Pelo censo demográfico de 2010 realizado pelo IBGE, subsistem no Brasil pouco mais de 800 mil indígenas, sendo que a maioria se localiza na zona rural. Essa população habita em 505 terras indígenas, sendo 462 regularizadas, o que representa 12,2% do território brasileiro. A maior concentração indígena está na região norte do país, principalmente no Estado do Amazonas.

No Brasil existem 305 etnias diferentes e 274 línguas indígenas. É gente brasileira desamparada, massacrada e violentada todos os dias, sem a devida proteção do Estado brasileiro. Pessoas que vivem em situação de pobreza, desnutrição, desrespeito e que sofrem alto índice de mortalidade. A crueldade e o extermínio continuam, e com a espantosa indiferença social.

Ainda hoje as terras indígenas têm sido violentamente invadidas, e os povos indígenas têm sofrido com a exploração no trabalho e até a exploração sexual, inclusive infantil. Um horror!

Em 1967 foi criada a Fundação Nacional do Índio – Funai -, com a finalidade de organizar e promover a delimitação, a demarcação e a regularização das terras dos povos indígenas no Brasil. Cabe também a esse órgão coordenar e implementar as políticas de proteção. E em 1973 foi criado o Estatuto do Índio, cujo objetivo foi regular a situação jurídica dos povos indígenas.

No entanto, o conflito por terras permanece latente. A demarcação das terras indígenas é o meio de garantir a posse e de proteger juridicamente esses povos contra invasões. Esse território delimitado, demarcado e regularizado facilita o controle estatal e o implemento de políticas públicas nas áreas vulneráveis e de difícil acesso.

A demarcação das terras indígenas também é muito importante para a preservação do meio ambiente, porque contribui para a diminuição do efeito estufa, face à impossibilidade de desmatamento.

A constituição federal vigente estabeleceu grande avanço sistemático ao determinar ao Estado brasileiro o dever de respeitar e garantir a pluralidade étnica e a autonomia dos povos indígenas. Portanto, a demarcação e o uso exclusivo das terras pelos povos indígenas são direitos subjetivos públicos originários, previstos no artigo 231, da constituição federal.

No entanto, mesmo com esse sistema de normas protetivas, ainda assim cerca de 85% das terras indígenas são impunemente invadidas e seus recursos naturais são ilegalmente explorados pelos grileiros, com a absoluta conivência dos governos estaduais e federal.

A ambição de gente poderosa pelas terras dos povos indígenas é constante. Nesse momento os indígenas protestam contra o Projeto de Lei 490 em tramitação na Câmara dos Deputados, que estabelece mudança nas regras para a demarcação de terras indígenas. O PL 490 prevê exigência da comprovação de ocupação do território na data da promulgação da constituição federal. Isto é, em 5 de outubro de 1988.

Pela legislação atual, a demarcação de terras indígenas segue o rito de um processo administrativo da Funai, não havendo necessidade de comprovação de posse em data específica.

O PL 490 também proíbe a ampliação de terras que já foram demarcadas, mesmo que em regular processo administrativo estejam evidenciados os critérios objetivos para a reivindicação demarcatória legítima dos povos indígenas interessados.

━━━━

* _Tarefa 1_
Em que ano foi criada a Funai, segundo o texto sobre as terras indígenas?
* _Tarefa 2_
Reproduza o trecho do texto sobre as terras indígenas que se abre com as palavras "No entanto, mesmo" e se fecha com "outubro de 1988.".

━━━━

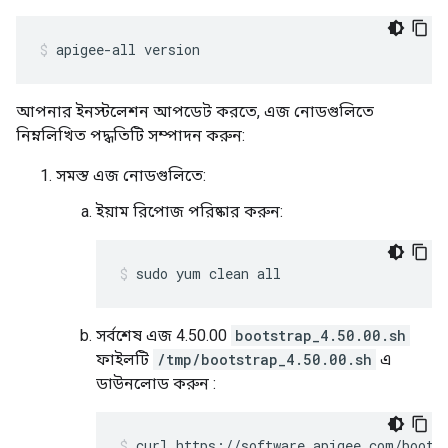
apigee-all version
আপনার ইনস্টলেশন আপডেট করতে, এজ নোডগুলিতে
নিম্নলিখিত পদ্ধতিটি সম্পাদন করুন:
সমস্ত এজ নোডগুলিতে:
ইয়াম রিপোজ পরিষ্কার করুন:
sudo yum clean all
সর্বশেষ এজ 4.50.00
bootstrap_4.50.00.sh
ফাইলটি
/tmp/bootstrap_4.50.00.sh
এ
ডাউনলোড করুন :
curl https://software.apigee.com/boots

━━━━

* _Resposta 1_
Em 1967.

* _Resposta 2_
No entanto, mesmo com esse sistema de normas protetivas, ainda assim cerca de 85% das terras indígenas são impunemente invadidas e seus recursos naturais são ilegalmente explorados pelos grileiros, com a absoluta conivência dos governos estaduais e federal.

A ambição de gente poderosa pelas terras dos povos indígenas é constante. Nesse momento os indígenas protestam contra o Projeto de Lei 490 em tramitação na Câmara dos Deputados, que estabelece mudança nas regras para a demarcação de terras indígenas. O PL 490 prevê exigência da comprovação de ocupação do território na data da promulgação da constituição federal. Isto é, em 5 de outubro de 1988.